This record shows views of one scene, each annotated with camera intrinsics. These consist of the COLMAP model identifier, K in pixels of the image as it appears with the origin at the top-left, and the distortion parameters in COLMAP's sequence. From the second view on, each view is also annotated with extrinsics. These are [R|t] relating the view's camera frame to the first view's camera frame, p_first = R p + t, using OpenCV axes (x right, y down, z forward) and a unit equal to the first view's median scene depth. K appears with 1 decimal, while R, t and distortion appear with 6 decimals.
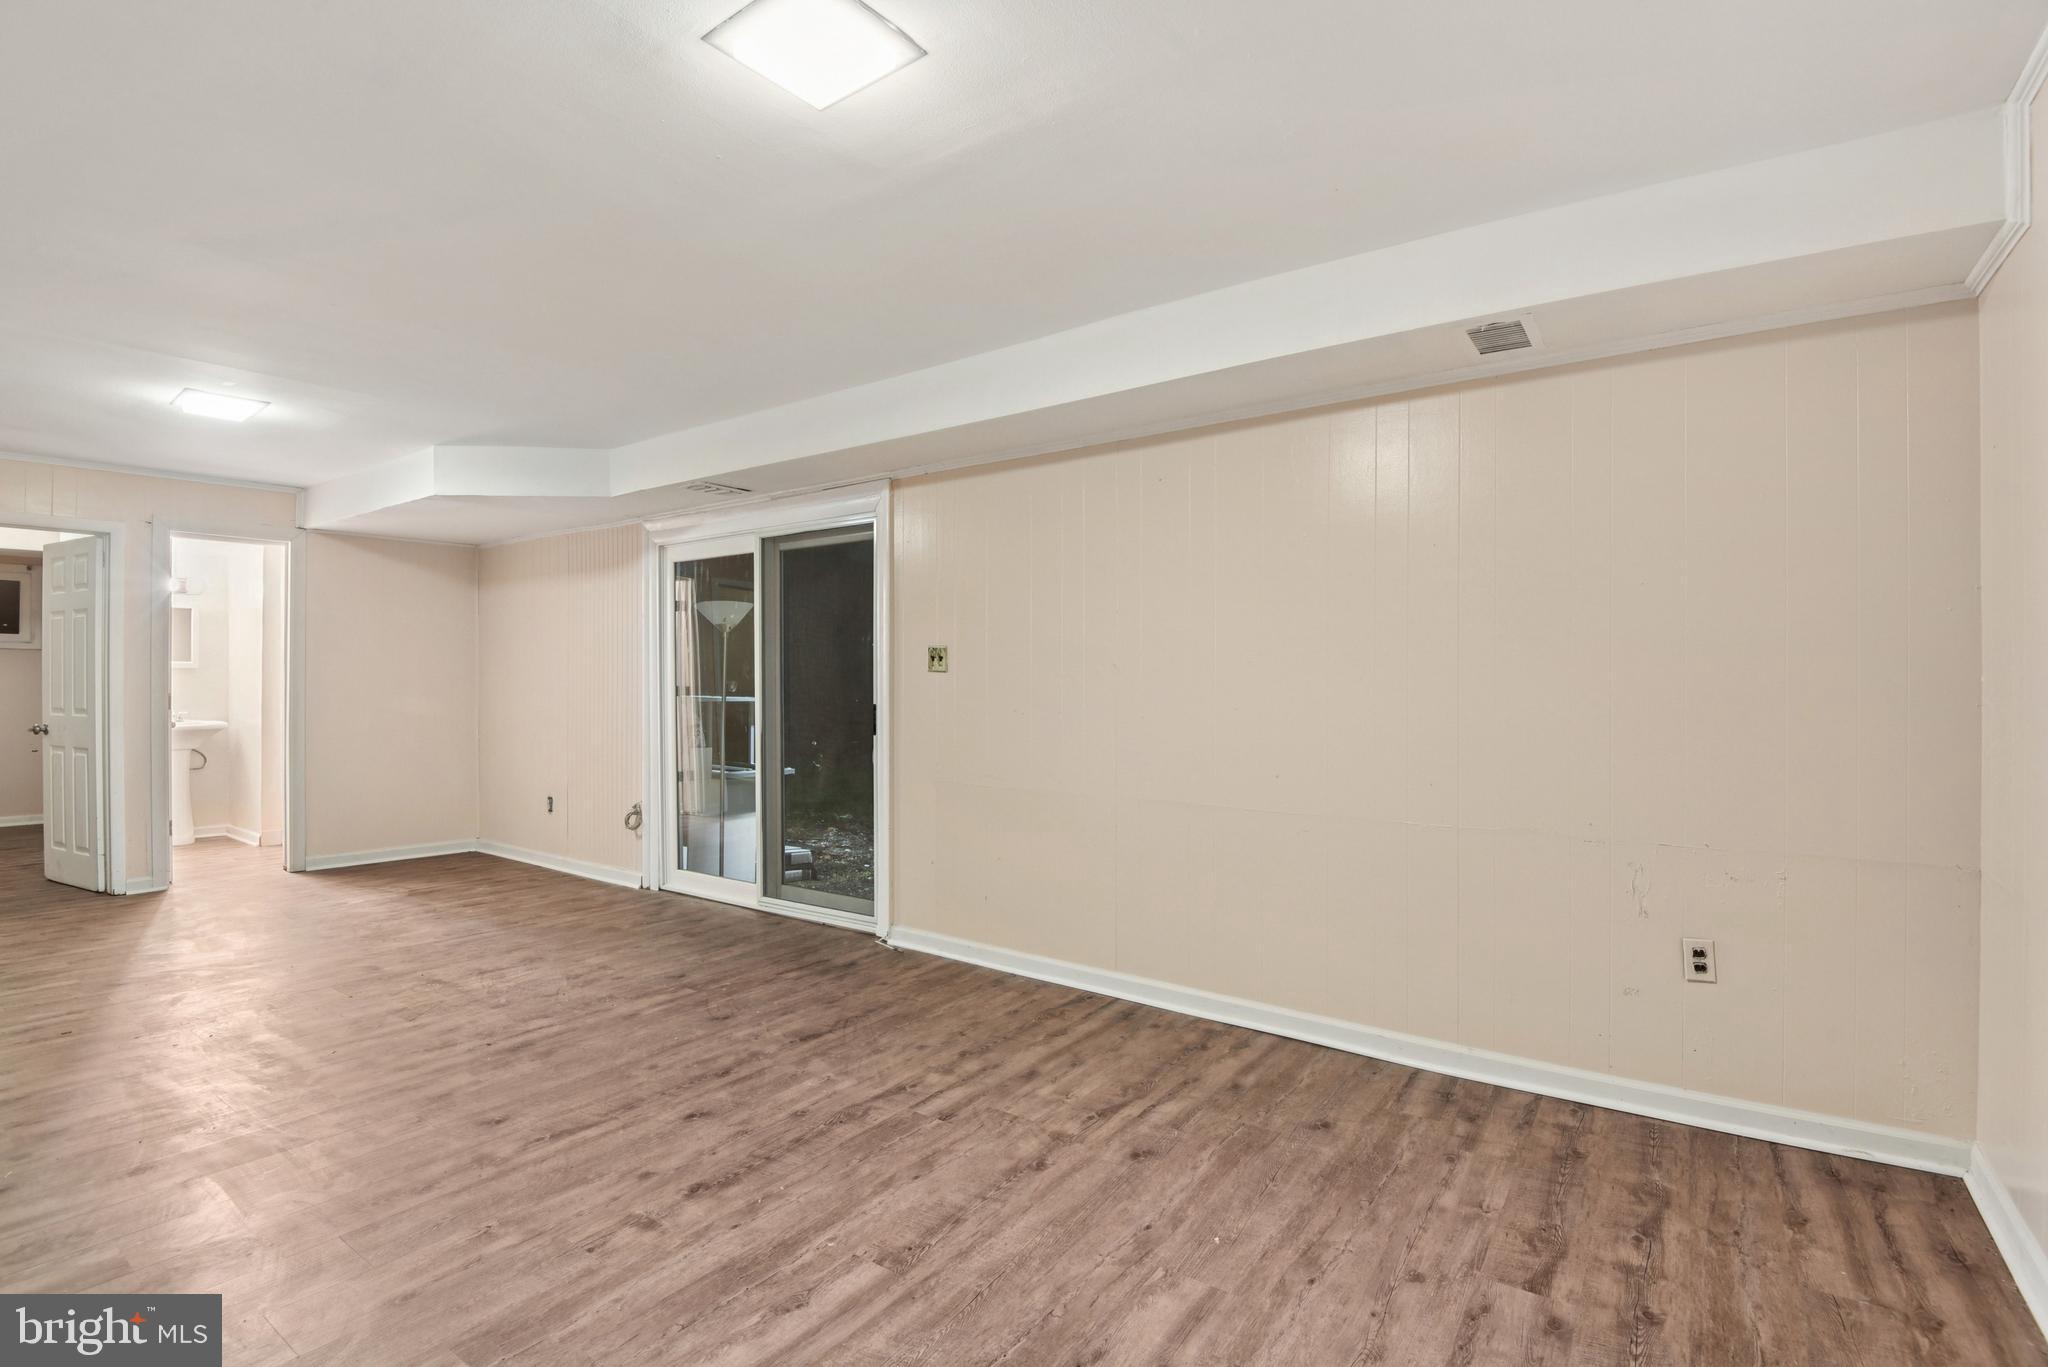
lens RADIAL K [[967.7, 0, 1014.2], [0, 967.7, 693.0], [0, 0, 1]] dist [-0.002475, -0.021050]
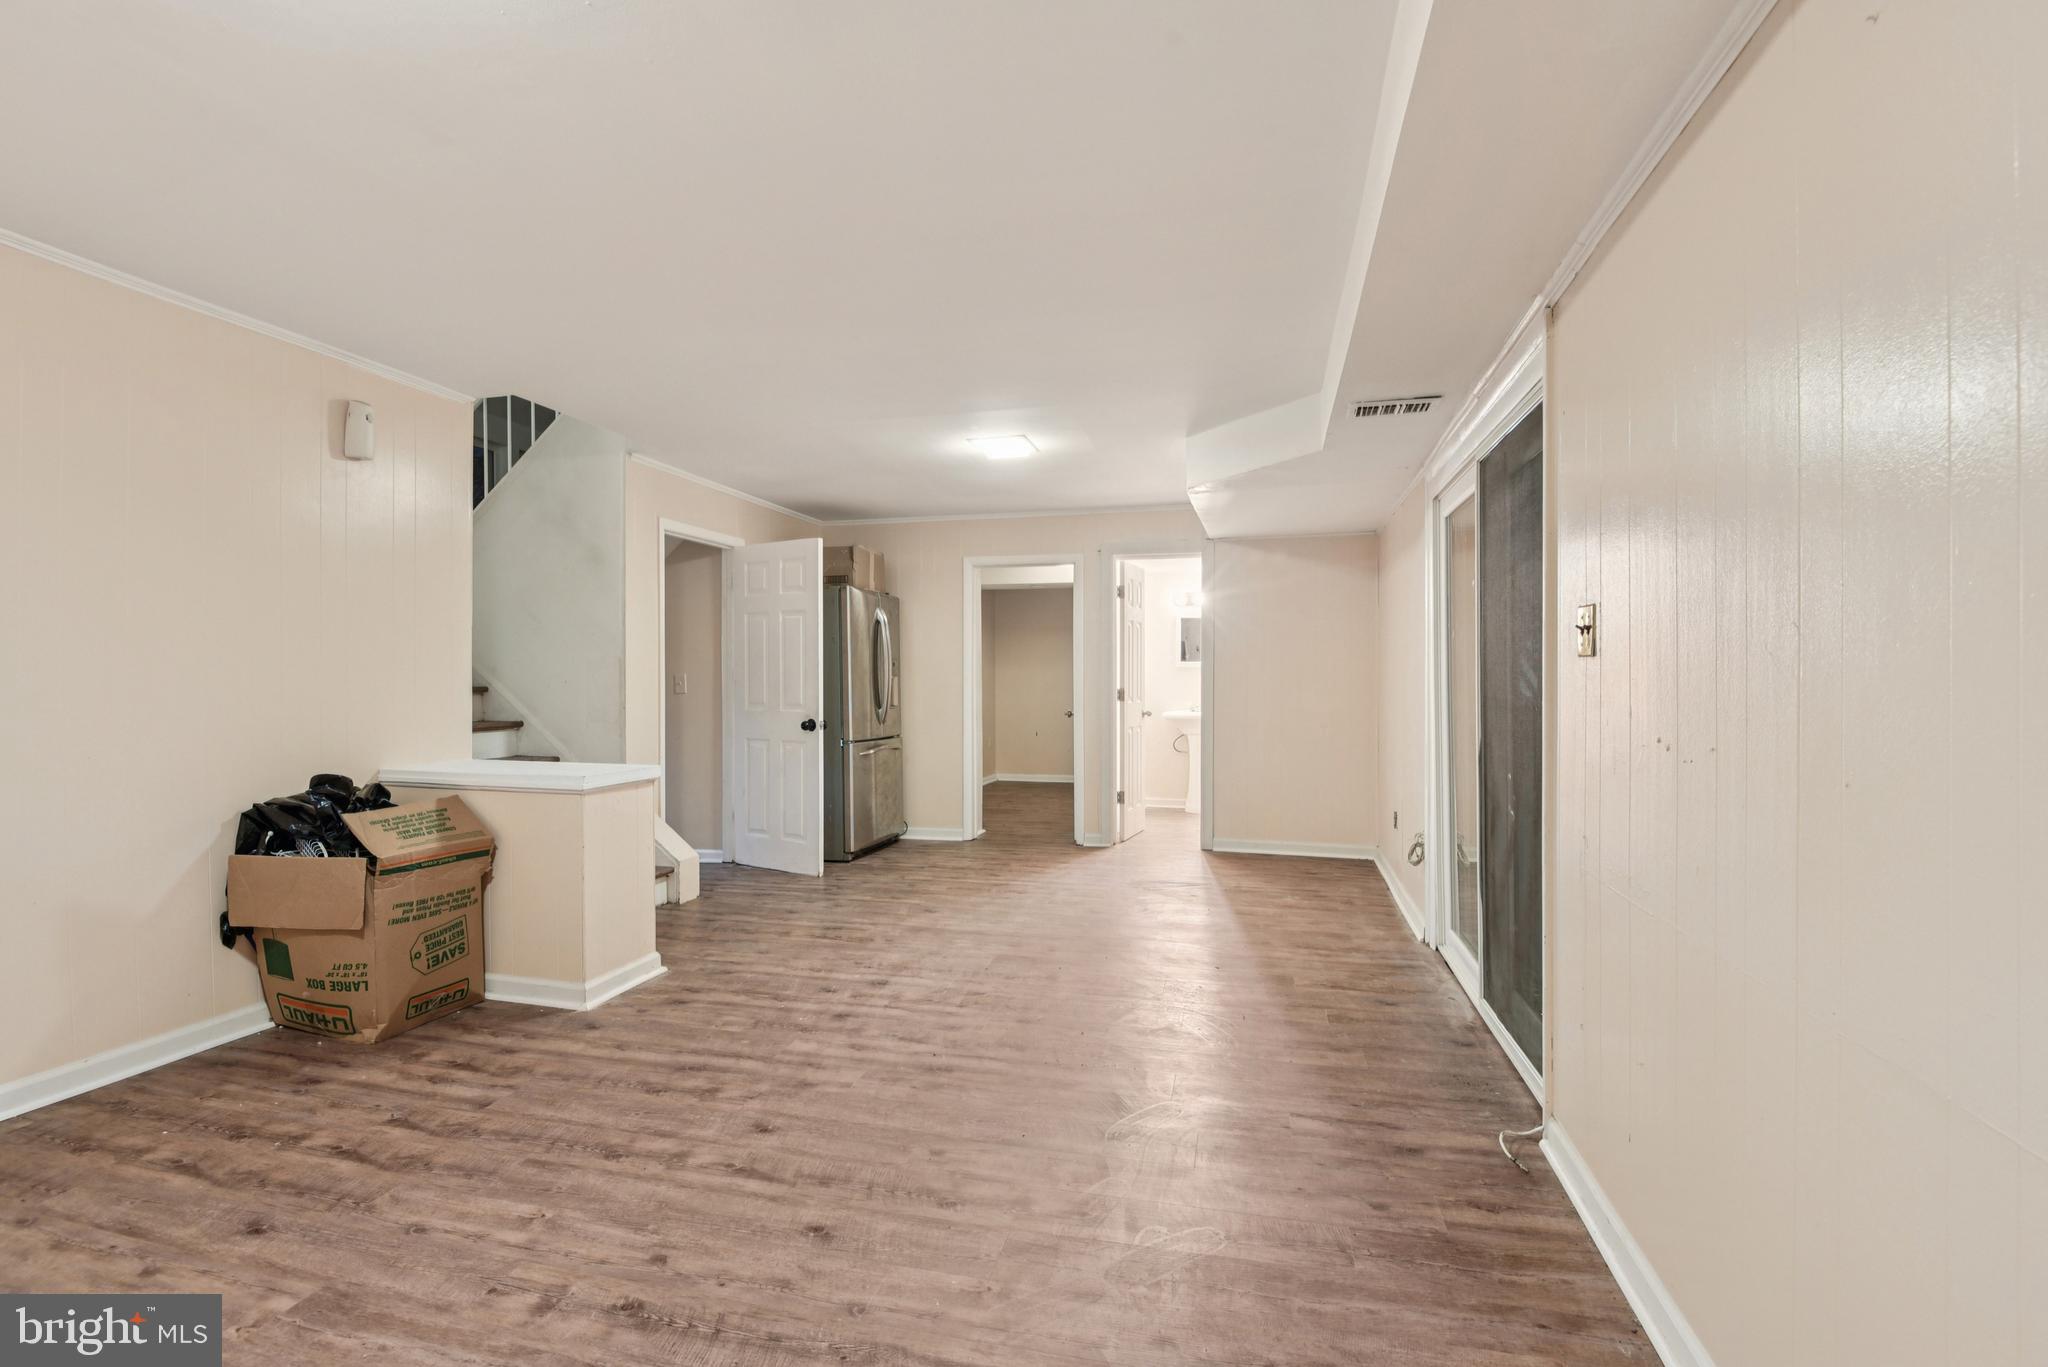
lens RADIAL K [[967.7, 0, 1014.2], [0, 967.7, 693.0], [0, 0, 1]] dist [-0.002475, -0.021050]
pose [[0.361226, 0.013918, -0.932374, 0.387312], [-0.006206, 0.999902, 0.012521, -0.010031], [0.932458, 0.001264, 0.361277, 0.736764]]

| WHAT YOU SHOULD DO |
Transcribe the listing in full. Omit the pictures and keep every line exact.

| FINISHED TASK |
This record shows views of one scene, each annotated with camera intrinsics. These consist of the COLMAP model identifier, K in pixels of the image as it appears with the origin at the top-left, and the distortion parameters in COLMAP's sequence. From the second view on, each view is also annotated with extrinsics. These are [R|t] relating the view's camera frame to the first view's camera frame, p_first = R p + t, using OpenCV axes (x right, y down, z forward) and a unit equal to the first view's median scene depth. K appears with 1 decimal, while R, t and distortion appear with 6 decimals.
lens RADIAL K [[967.7, 0, 1014.2], [0, 967.7, 693.0], [0, 0, 1]] dist [-0.002475, -0.021050]
lens RADIAL K [[967.7, 0, 1014.2], [0, 967.7, 693.0], [0, 0, 1]] dist [-0.002475, -0.021050]
pose [[0.361226, 0.013918, -0.932374, 0.387312], [-0.006206, 0.999902, 0.012521, -0.010031], [0.932458, 0.001264, 0.361277, 0.736764]]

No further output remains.